* [TEXTO DE LEITURA]:
========================================

Las armadilhas da reforma sindical


Altamiro Borges

Rebelión

Após um ano e meio de tensas negociações, o Fórum Nacional do Trabalho (FNT), instância tripartite que reúne representantes do empresariado, dos trabalhadores e do governo, concluiu a redação do anteprojeto de reforma de estrutura sindical. Ele traz uma enxuta Proposta de Emenda Constitucional (PEC) com dois artigos e um extenso projeto de lei com 237 itens. Após passar pelo crivo do Palácio do Planalto, ele será encaminhado para apreciação e votação no Congresso Nacional. A previsão é de que seja aprovado ainda no primeiro semestre do próximo ano. Mas tudo indica que não será tão fácil assim a sua tramitação.
Afinal, a reforma mexerá com uma estrutura que já tem 70 anos de existência e ela deverá promover uma verdadeira "revolução" no sindicalismo e nas relações entre capital-trabalho. As polêmicas sobre essa iniciativa do governo Lula são explosivas. De cara, parcela do sindicalismo questionou sua oportunidade. É certo que sempre existiram duras críticas à estrutura sindical. Algumas delas foram contempladas na Constituinte de 1988, que extinguiu o poder de intervenção sindical do Estado, garantiu a organização dos servidores, ampliou o direito de greve, entre outras conquistas democráticas. Apesar disso, a estrutura existente ainda padece de vários vícios e distorções – incentiva a fragmentação das entidades, permite a criação de sindicatos de carimbo, impede a organização no local de trabalho, não reconhece as centrais.

========================================

* [ATIVIDADE A]:
Reescreva as entradas do início até a linha com "0908 323 068", inclusive, trocando "Cảm biến" por "Sensor" e deixando todo o resto igual.
O texto e as entradas não têm relação entre si.

* [OS DADOS]:
========================================

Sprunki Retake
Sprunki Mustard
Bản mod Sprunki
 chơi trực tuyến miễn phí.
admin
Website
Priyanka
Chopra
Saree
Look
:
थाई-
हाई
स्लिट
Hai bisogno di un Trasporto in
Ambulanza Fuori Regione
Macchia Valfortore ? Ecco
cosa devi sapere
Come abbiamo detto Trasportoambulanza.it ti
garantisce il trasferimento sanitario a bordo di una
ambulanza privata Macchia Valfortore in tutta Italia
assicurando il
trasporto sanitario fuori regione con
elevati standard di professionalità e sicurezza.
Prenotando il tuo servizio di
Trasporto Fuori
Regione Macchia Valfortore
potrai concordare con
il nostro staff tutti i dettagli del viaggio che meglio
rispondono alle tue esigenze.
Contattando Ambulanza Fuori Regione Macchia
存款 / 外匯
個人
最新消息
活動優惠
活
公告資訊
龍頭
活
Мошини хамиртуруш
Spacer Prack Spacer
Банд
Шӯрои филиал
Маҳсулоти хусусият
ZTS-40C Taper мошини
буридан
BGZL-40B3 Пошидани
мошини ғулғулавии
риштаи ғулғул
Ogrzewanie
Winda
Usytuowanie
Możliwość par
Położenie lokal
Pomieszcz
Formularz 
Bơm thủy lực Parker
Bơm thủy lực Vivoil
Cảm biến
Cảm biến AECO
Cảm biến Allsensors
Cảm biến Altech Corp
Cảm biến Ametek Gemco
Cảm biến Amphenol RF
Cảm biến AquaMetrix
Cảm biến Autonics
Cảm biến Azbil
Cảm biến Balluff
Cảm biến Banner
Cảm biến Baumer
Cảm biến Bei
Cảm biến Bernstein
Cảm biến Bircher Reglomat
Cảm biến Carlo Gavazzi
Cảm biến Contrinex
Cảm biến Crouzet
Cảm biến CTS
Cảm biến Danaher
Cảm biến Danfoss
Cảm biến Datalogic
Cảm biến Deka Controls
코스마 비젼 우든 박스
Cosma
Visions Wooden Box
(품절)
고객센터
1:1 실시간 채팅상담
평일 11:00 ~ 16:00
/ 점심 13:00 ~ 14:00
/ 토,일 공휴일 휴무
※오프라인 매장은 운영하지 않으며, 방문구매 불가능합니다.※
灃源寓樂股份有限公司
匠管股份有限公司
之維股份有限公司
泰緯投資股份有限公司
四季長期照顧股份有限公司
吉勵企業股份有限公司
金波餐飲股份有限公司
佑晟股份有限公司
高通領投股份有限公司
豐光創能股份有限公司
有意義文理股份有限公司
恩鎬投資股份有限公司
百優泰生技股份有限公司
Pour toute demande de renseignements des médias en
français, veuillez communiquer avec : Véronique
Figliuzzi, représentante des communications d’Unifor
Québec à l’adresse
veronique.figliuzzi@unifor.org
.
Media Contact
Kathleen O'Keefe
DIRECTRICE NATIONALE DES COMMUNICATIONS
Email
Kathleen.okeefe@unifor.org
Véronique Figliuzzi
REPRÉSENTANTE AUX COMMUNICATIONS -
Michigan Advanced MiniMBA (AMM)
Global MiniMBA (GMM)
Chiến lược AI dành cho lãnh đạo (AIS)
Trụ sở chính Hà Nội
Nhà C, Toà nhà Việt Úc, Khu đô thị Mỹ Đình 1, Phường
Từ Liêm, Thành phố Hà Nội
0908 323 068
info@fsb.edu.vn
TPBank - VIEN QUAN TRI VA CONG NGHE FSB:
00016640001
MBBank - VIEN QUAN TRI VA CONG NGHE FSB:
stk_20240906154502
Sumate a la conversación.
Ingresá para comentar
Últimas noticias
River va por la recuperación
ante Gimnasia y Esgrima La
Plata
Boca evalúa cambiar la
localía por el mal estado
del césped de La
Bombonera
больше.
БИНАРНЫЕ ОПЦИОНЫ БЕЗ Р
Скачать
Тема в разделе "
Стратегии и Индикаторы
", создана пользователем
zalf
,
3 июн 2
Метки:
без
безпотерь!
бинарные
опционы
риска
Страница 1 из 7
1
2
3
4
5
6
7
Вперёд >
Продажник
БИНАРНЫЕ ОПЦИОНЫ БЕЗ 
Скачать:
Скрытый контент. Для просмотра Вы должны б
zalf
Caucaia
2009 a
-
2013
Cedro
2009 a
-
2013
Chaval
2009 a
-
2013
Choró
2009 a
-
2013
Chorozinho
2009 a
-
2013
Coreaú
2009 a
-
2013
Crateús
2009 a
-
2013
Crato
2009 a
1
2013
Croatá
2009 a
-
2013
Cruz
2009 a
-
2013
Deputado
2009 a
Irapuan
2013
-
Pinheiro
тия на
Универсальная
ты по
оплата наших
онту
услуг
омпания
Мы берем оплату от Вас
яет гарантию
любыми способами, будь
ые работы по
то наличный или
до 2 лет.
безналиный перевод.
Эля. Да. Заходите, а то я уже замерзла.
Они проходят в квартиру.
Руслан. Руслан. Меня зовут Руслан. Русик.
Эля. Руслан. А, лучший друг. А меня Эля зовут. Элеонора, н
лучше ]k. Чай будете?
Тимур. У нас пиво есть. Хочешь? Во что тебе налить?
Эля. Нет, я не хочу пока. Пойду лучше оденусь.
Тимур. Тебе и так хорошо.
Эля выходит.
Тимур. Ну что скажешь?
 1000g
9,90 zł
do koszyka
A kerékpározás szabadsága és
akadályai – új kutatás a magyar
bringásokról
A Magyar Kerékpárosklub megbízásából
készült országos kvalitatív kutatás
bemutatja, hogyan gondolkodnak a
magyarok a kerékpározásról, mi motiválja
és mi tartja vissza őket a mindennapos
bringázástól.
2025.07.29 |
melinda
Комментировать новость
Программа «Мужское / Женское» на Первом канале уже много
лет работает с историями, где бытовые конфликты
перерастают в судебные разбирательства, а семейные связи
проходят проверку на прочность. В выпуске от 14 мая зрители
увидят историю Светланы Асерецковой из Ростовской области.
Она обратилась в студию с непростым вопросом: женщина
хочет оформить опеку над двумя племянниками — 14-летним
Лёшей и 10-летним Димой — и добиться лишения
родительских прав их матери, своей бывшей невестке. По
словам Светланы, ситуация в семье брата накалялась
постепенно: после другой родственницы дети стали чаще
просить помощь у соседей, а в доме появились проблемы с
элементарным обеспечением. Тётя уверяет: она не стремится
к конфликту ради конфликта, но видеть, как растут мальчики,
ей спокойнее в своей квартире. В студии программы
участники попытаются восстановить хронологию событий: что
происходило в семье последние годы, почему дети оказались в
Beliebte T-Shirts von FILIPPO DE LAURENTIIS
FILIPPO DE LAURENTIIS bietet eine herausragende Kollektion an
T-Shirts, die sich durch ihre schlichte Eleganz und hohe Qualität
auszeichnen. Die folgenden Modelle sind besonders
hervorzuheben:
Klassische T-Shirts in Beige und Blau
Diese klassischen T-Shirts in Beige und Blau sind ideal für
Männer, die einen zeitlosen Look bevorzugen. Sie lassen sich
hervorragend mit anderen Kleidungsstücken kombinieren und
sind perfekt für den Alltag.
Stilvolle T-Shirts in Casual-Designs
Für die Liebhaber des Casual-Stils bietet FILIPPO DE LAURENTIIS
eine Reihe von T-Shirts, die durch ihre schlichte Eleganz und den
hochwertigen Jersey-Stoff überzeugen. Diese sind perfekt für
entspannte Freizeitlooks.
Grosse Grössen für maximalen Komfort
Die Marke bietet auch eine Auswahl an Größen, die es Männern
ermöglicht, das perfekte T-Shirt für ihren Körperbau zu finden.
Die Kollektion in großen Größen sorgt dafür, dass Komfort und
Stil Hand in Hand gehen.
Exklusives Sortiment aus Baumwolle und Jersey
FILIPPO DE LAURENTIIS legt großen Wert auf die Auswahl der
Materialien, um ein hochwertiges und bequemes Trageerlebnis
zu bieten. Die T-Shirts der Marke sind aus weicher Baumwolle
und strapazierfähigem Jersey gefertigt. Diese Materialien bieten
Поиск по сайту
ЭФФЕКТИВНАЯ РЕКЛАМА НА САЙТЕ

========================================

* [ATIVIDADE B]:
Diga se cada afirmação concorda com o texto sobre a reforma sindical, respondendo sim ou não e citando as palavras decisivas: (i) A Proposta de Emenda Constitucional tem dois artigos. (ii) A Constituinte de 1988 ampliou o poder de intervenção sindical do Estado. (iii) A estrutura sindical existe há 50 anos.

* [RESPOSTA ESCRITA A]:
Sprunki Retake
Sprunki Mustard
Bản mod Sprunki
 chơi trực tuyến miễn phí.
admin
Website
Priyanka
Chopra
Saree
Look
:
थाई-
हाई
स्लिट
Hai bisogno di un Trasporto in
Ambulanza Fuori Regione
Macchia Valfortore ? Ecco
cosa devi sapere
Come abbiamo detto Trasportoambulanza.it ti
garantisce il trasferimento sanitario a bordo di una
ambulanza privata Macchia Valfortore in tutta Italia
assicurando il
trasporto sanitario fuori regione con
elevati standard di professionalità e sicurezza.
Prenotando il tuo servizio di
Trasporto Fuori
Regione Macchia Valfortore
potrai concordare con
il nostro staff tutti i dettagli del viaggio che meglio
rispondono alle tue esigenze.
Contattando Ambulanza Fuori Regione Macchia
存款 / 外匯
個人
最新消息
活動優惠
活
公告資訊
龍頭
活
Мошини хамиртуруш
Spacer Prack Spacer
Банд
Шӯрои филиал
Маҳсулоти хусусият
ZTS-40C Taper мошини
буридан
BGZL-40B3 Пошидани
мошини ғулғулавии
риштаи ғулғул
Ogrzewanie
Winda
Usytuowanie
Możliwość par
Położenie lokal
Pomieszcz
Formularz 
Bơm thủy lực Parker
Bơm thủy lực Vivoil
Sensor
Sensor AECO
Sensor Allsensors
Sensor Altech Corp
Sensor Ametek Gemco
Sensor Amphenol RF
Sensor AquaMetrix
Sensor Autonics
Sensor Azbil
Sensor Balluff
Sensor Banner
Sensor Baumer
Sensor Bei
Sensor Bernstein
Sensor Bircher Reglomat
Sensor Carlo Gavazzi
Sensor Contrinex
Sensor Crouzet
Sensor CTS
Sensor Danaher
Sensor Danfoss
Sensor Datalogic
Sensor Deka Controls
코스마 비젼 우든 박스
Cosma
Visions Wooden Box
(품절)
고객센터
1:1 실시간 채팅상담
평일 11:00 ~ 16:00
/ 점심 13:00 ~ 14:00
/ 토,일 공휴일 휴무
※오프라인 매장은 운영하지 않으며, 방문구매 불가능합니다.※
灃源寓樂股份有限公司
匠管股份有限公司
之維股份有限公司
泰緯投資股份有限公司
四季長期照顧股份有限公司
吉勵企業股份有限公司
金波餐飲股份有限公司
佑晟股份有限公司
高通領投股份有限公司
豐光創能股份有限公司
有意義文理股份有限公司
恩鎬投資股份有限公司
百優泰生技股份有限公司
Pour toute demande de renseignements des médias en
français, veuillez communiquer avec : Véronique
Figliuzzi, représentante des communications d’Unifor
Québec à l’adresse
veronique.figliuzzi@unifor.org
.
Media Contact
Kathleen O'Keefe
DIRECTRICE NATIONALE DES COMMUNICATIONS
Email
Kathleen.okeefe@unifor.org
Véronique Figliuzzi
REPRÉSENTANTE AUX COMMUNICATIONS -
Michigan Advanced MiniMBA (AMM)
Global MiniMBA (GMM)
Chiến lược AI dành cho lãnh đạo (AIS)
Trụ sở chính Hà Nội
Nhà C, Toà nhà Việt Úc, Khu đô thị Mỹ Đình 1, Phường
Từ Liêm, Thành phố Hà Nội
0908 323 068

* [RESPOSTA ESCRITA B]:
(i) Sim: "uma enxuta Proposta de Emenda Constitucional (PEC) com dois artigos"
(ii) Não: "extinguiu o poder de intervenção sindical do Estado"
(iii) Não: "uma estrutura que já tem 70 anos de existência"